Why This Step Matters
Setting the correct default formats early prevents a frustrating cycle of manually changing the save format every single time you create a new document. This one small configuration change saves real time once you are working with FreeOffice daily.
Updating and Removing FreeOffice
Keeping software current matters just as much as installing it correctly. Update FreeOffice the same way you update any APT-managed package.
sudo apt update && sudo apt install --only-upgrade softmaker-freeoffice-2024
If you ever need to remove it completely:
sudo apt remove softmaker-freeoffice-2024
sudo rm -f /etc/apt/sources.list.d/softmaker.sources
sudo rm -f /etc/apt/keyrings/softmaker.gpg
sudo apt update
Why This Step Matters
Third-party repositories are not always included in automated update tools like unattended-upgrades.
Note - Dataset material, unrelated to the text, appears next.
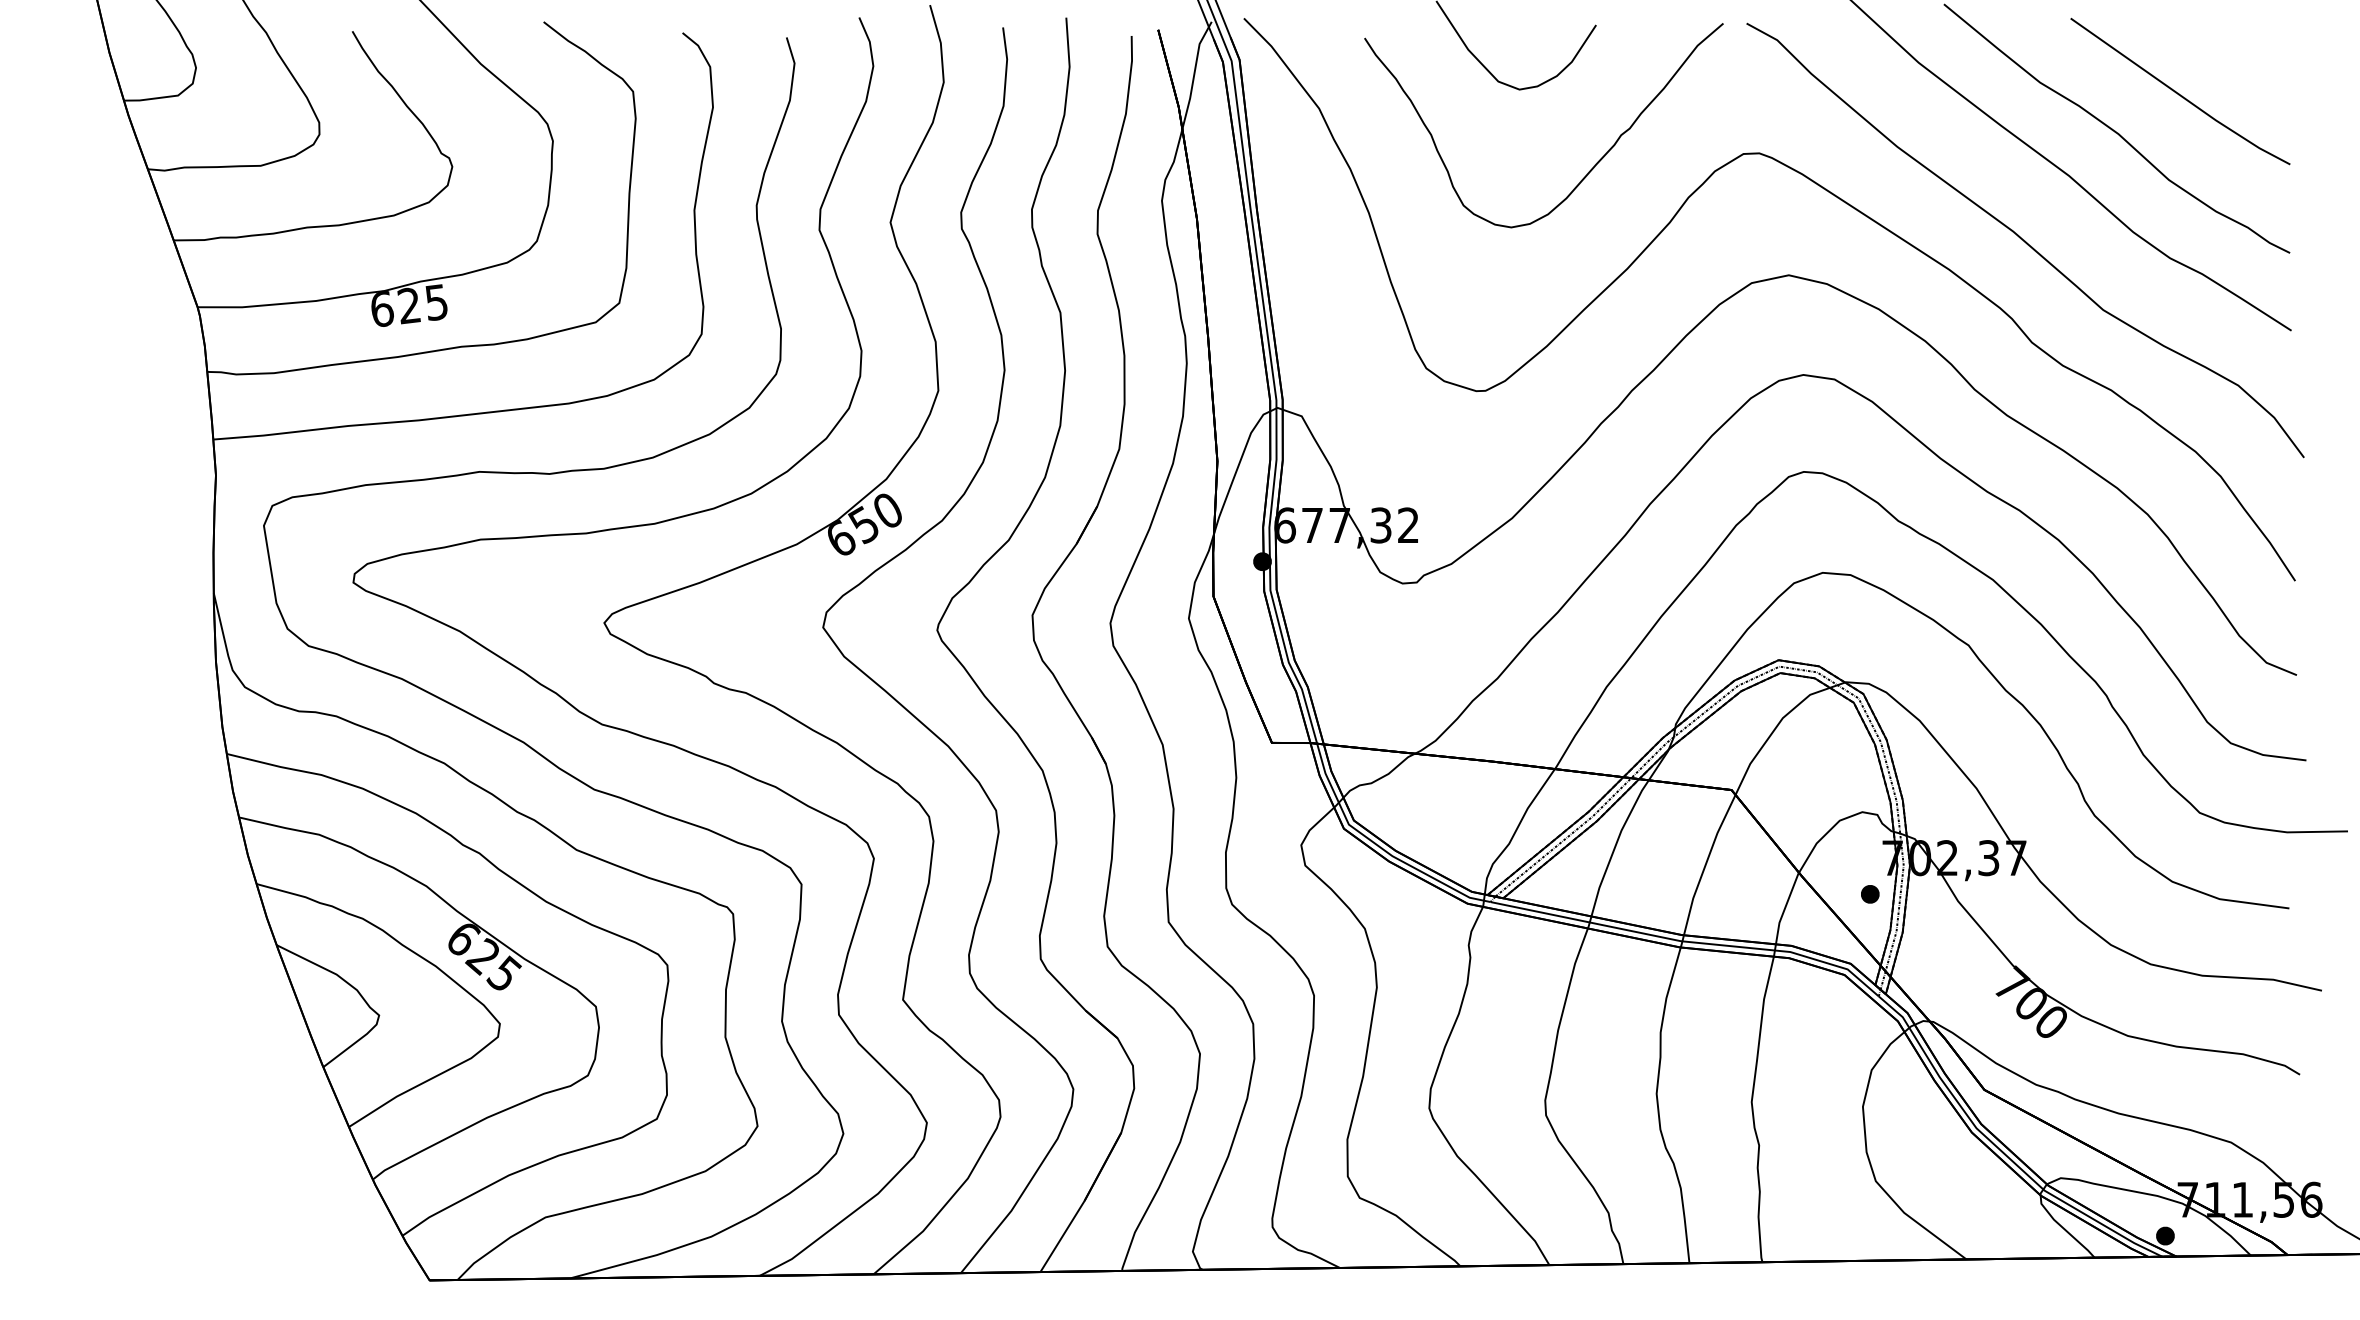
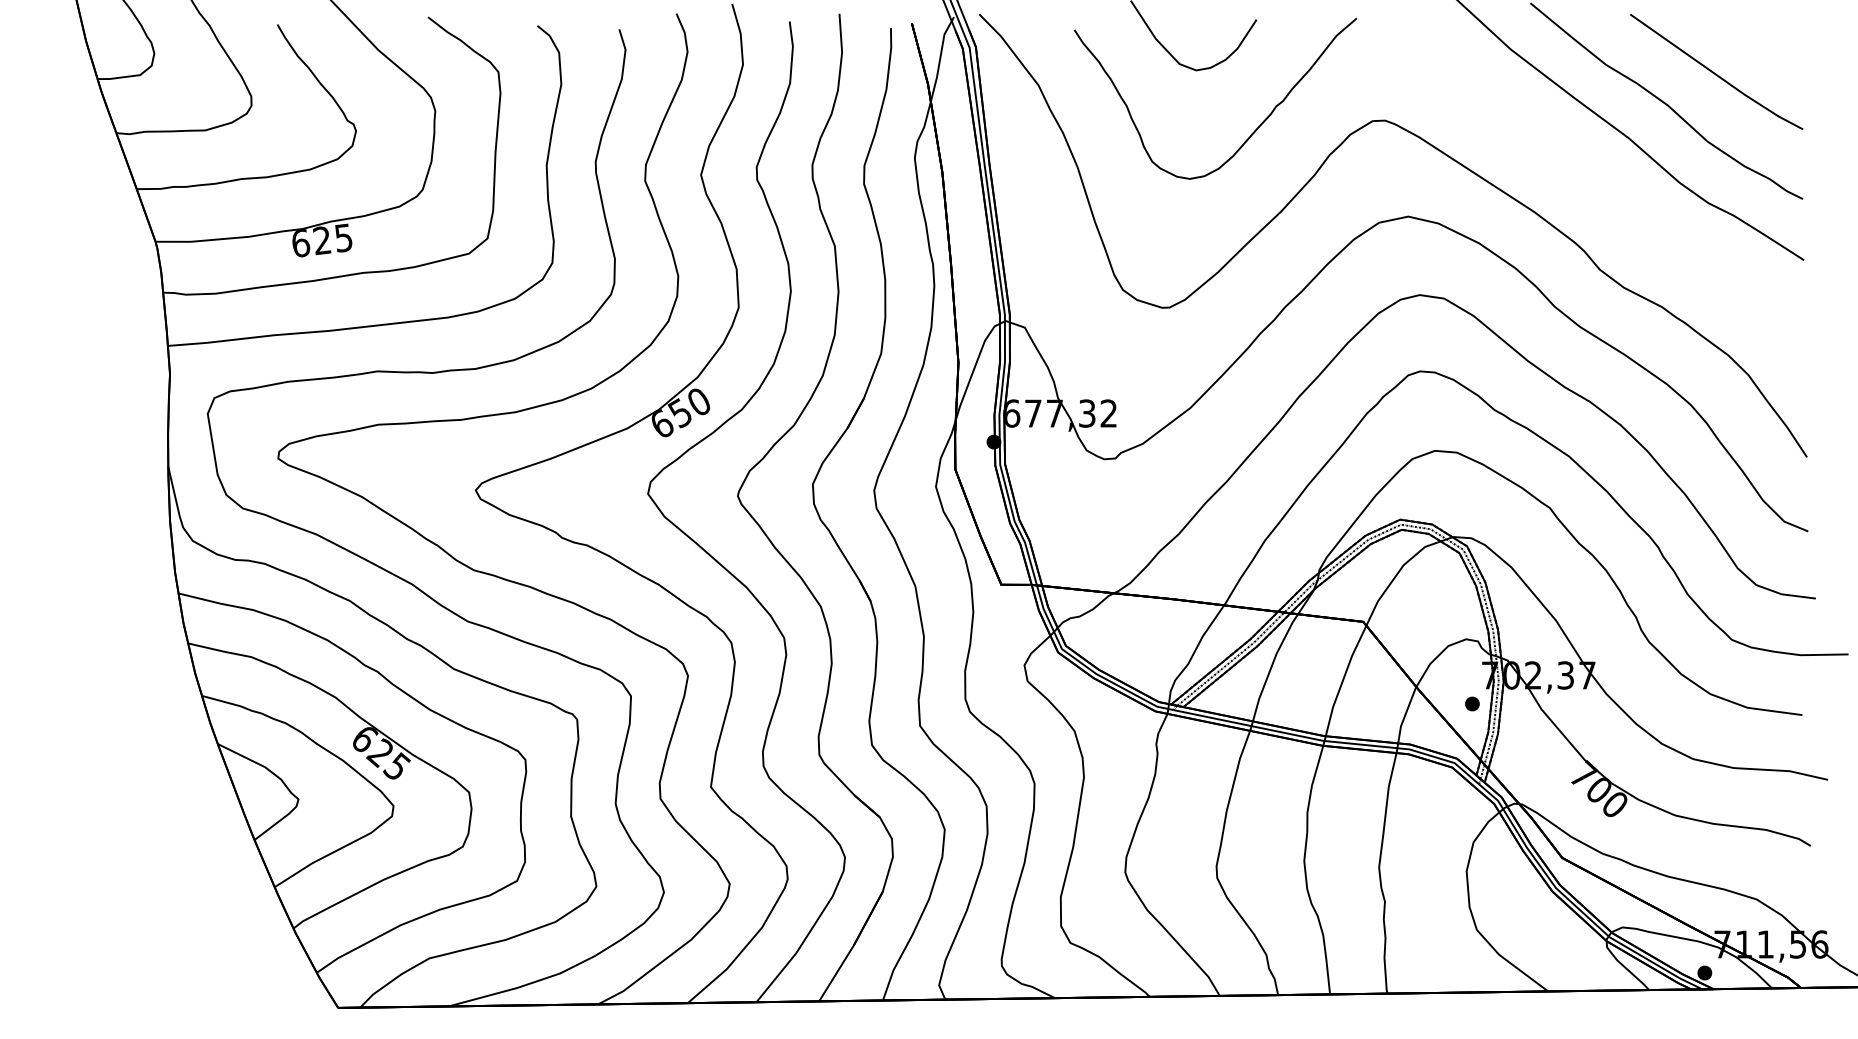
curve: (2025, 240) -> (1594, 189), removed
Checking for FreeOffice updates manually, or confirming your update policy explicitly includes the SoftMaker source, keeps you from running an outdated version without realizing it.
Troubleshooting Common FreeOffice Installation Errors
Even a well-documented process can hit snags. Here are the most common issues and how to fix them.
GPG signature errors during apt update
This usually means the keyring file is missing or corrupted. Recreate it by rerunning the curl and gpg commands from Step 3, then run sudo apt update again.
Missing package candidate
If apt-cache policy softmaker-freeoffice-2024 shows Candidate: (none), open the source file with cat /etc/apt/sources.list.d/softmaker.sources and check for typos in the URI or suite name.
Command not found after installation
If textmaker24 returns “command not found,” confirm the package is actually installed with dpkg-query -W softmaker-freeoffice-2024. If it shows as installed but the command still fails, reinstall with sudo apt install --reinstall softmaker-freeoffice-2024.
Fonts look wrong in Word or PowerPoint files
Install Microsoft’s core fonts from Ubuntu’s multiverse repository:
sudo apt install ttf-mscorefonts-installer
Restart FreeOffice afterward so the new fonts load correctly.
Complex documents render incorrectly
Documents with macros or unusual embedded objects sometimes look different in FreeOffice than in Microsoft Office. Try opening a copy in LibreOffice first to compare formatting before editing your original file in FreeOffice.